→ Aim of the exercise:
Please return the text below on adult-onset Leigh syndrome in full, word for word.

*** Given text ***

Adult-onset Leigh Syndrome: An analysis of the North American Mitochondrial Disease Consortium Database
Emanuele Barca1, Adam Kroopnick1, Alexander Houck1, Kiran Thakur1, Rachelle Dugue2, Zarazuela Zolkipli-Cunningham3, Marni Falk3, Amy Goldstein3, Matthew Demczko3, Ralitza Gavrilova4, Austin Larson5, Johan Van Hove5, Russell Saneto6, Richard Buchsbaum7, John Thompson7, Michio Hirano1
1Columbia University Irving Medical Center, 2Stanford University, 3The Children's Hospital of Philadelphia, 4Mayo Clinic, 5Children`s Hospital Colorado, 6Seattle Childrens Hospital, 7Columbia Univ School of Public Health
Objective:
This analysis of Adult-Onset Leigh Syndrome (LS) patients from the North American Mitochondrial Disease Consortium (NAMDC) Registry aims to enhance clinical insights, improve diagnoses, and uncover potential modifiers
Background:
LS is a rare syndrome linked to defects in more than one hundred genes. Most LS patients develop subacute neurological deterioration or regression before age two years. The pathological and radiological hallmarks are the subacute necrotizing degeneration of basal ganglia, cerebellum, brainstem, and/or cervical spinal cord, frequently triggered by metabolic stress. A small group of patients develop central nervous system involvement later in life.

*** End of Given text ***
*** Source data ***

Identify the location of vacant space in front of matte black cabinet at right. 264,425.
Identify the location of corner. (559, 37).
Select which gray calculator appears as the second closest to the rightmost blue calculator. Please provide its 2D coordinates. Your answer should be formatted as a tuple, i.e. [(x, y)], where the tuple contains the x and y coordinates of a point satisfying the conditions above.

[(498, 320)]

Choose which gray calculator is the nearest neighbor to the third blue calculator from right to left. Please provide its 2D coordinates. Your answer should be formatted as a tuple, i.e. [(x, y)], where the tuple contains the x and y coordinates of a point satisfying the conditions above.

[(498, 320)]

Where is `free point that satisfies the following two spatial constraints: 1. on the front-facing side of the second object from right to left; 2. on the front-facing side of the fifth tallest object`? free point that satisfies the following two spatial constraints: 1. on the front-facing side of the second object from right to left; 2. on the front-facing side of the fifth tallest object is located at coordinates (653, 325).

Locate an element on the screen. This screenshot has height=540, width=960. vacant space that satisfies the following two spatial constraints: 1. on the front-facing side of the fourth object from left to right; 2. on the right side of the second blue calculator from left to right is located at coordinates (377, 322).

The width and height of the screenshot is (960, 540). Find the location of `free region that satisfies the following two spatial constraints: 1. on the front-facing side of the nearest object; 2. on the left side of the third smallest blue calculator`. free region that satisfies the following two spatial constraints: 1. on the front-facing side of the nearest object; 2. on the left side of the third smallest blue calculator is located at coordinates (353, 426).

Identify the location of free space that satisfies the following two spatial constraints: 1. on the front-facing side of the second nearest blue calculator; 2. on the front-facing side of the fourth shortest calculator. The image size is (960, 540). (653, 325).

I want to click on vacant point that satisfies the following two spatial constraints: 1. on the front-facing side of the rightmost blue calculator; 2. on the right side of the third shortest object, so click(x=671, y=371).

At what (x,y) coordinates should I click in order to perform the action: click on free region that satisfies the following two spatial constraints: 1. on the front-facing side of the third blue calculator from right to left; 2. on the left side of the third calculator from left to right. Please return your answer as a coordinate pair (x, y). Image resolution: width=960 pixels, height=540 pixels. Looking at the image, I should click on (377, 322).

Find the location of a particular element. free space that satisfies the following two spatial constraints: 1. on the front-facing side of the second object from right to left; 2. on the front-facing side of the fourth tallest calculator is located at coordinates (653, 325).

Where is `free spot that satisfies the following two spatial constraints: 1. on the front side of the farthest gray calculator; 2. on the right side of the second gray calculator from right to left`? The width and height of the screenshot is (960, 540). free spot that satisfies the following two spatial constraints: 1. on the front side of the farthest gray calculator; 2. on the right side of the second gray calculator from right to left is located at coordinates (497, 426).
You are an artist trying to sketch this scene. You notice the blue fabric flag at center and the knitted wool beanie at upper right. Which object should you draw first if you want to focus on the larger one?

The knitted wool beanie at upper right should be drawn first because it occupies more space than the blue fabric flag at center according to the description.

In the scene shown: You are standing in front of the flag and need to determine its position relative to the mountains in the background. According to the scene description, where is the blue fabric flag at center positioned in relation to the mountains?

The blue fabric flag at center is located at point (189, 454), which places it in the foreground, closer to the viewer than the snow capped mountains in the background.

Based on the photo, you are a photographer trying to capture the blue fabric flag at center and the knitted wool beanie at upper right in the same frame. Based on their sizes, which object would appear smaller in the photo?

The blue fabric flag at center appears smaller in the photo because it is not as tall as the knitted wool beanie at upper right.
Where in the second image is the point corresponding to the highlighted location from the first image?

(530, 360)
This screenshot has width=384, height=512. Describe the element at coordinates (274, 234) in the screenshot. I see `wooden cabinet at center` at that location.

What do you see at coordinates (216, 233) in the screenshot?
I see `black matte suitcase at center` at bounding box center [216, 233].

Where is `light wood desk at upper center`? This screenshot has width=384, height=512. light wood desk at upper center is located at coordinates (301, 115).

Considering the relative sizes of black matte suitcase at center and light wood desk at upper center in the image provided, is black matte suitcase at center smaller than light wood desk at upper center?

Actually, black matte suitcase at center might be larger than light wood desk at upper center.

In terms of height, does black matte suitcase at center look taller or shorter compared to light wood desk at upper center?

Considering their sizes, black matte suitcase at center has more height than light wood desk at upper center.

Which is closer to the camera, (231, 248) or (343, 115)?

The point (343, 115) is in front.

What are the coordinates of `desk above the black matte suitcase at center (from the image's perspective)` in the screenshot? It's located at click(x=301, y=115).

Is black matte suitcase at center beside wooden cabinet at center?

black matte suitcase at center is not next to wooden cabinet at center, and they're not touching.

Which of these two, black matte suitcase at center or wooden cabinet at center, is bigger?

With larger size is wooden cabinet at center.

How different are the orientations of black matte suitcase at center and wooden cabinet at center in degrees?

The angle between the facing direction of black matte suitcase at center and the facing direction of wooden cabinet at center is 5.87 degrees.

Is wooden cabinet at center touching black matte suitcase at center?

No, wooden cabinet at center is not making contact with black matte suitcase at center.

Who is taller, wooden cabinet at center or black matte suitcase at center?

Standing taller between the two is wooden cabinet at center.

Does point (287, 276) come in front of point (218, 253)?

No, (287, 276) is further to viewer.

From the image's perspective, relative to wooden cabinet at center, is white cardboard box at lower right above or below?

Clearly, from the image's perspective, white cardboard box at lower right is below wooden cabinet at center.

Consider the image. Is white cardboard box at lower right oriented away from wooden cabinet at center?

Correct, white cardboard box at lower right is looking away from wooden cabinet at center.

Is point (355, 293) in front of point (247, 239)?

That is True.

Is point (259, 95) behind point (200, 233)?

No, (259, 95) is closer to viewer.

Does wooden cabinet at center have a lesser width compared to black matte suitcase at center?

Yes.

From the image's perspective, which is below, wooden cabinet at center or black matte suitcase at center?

*** End of Source data ***

→ Answer area:
Adult-onset Leigh Syndrome: An analysis of the North American Mitochondrial Disease Consortium Database
Emanuele Barca1, Adam Kroopnick1, Alexander Houck1, Kiran Thakur1, Rachelle Dugue2, Zarazuela Zolkipli-Cunningham3, Marni Falk3, Amy Goldstein3, Matthew Demczko3, Ralitza Gavrilova4, Austin Larson5, Johan Van Hove5, Russell Saneto6, Richard Buchsbaum7, John Thompson7, Michio Hirano1
1Columbia University Irving Medical Center, 2Stanford University, 3The Children's Hospital of Philadelphia, 4Mayo Clinic, 5Children`s Hospital Colorado, 6Seattle Childrens Hospital, 7Columbia Univ School of Public Health
Objective:
This analysis of Adult-Onset Leigh Syndrome (LS) patients from the North American Mitochondrial Disease Consortium (NAMDC) Registry aims to enhance clinical insights, improve diagnoses, and uncover potential modifiers
Background:
LS is a rare syndrome linked to defects in more than one hundred genes. Most LS patients develop subacute neurological deterioration or regression before age two years. The pathological and radiological hallmarks are the subacute necrotizing degeneration of basal ganglia, cerebellum, brainstem, and/or cervical spinal cord, frequently triggered by metabolic stress. A small group of patients develop central nervous system involvement later in life.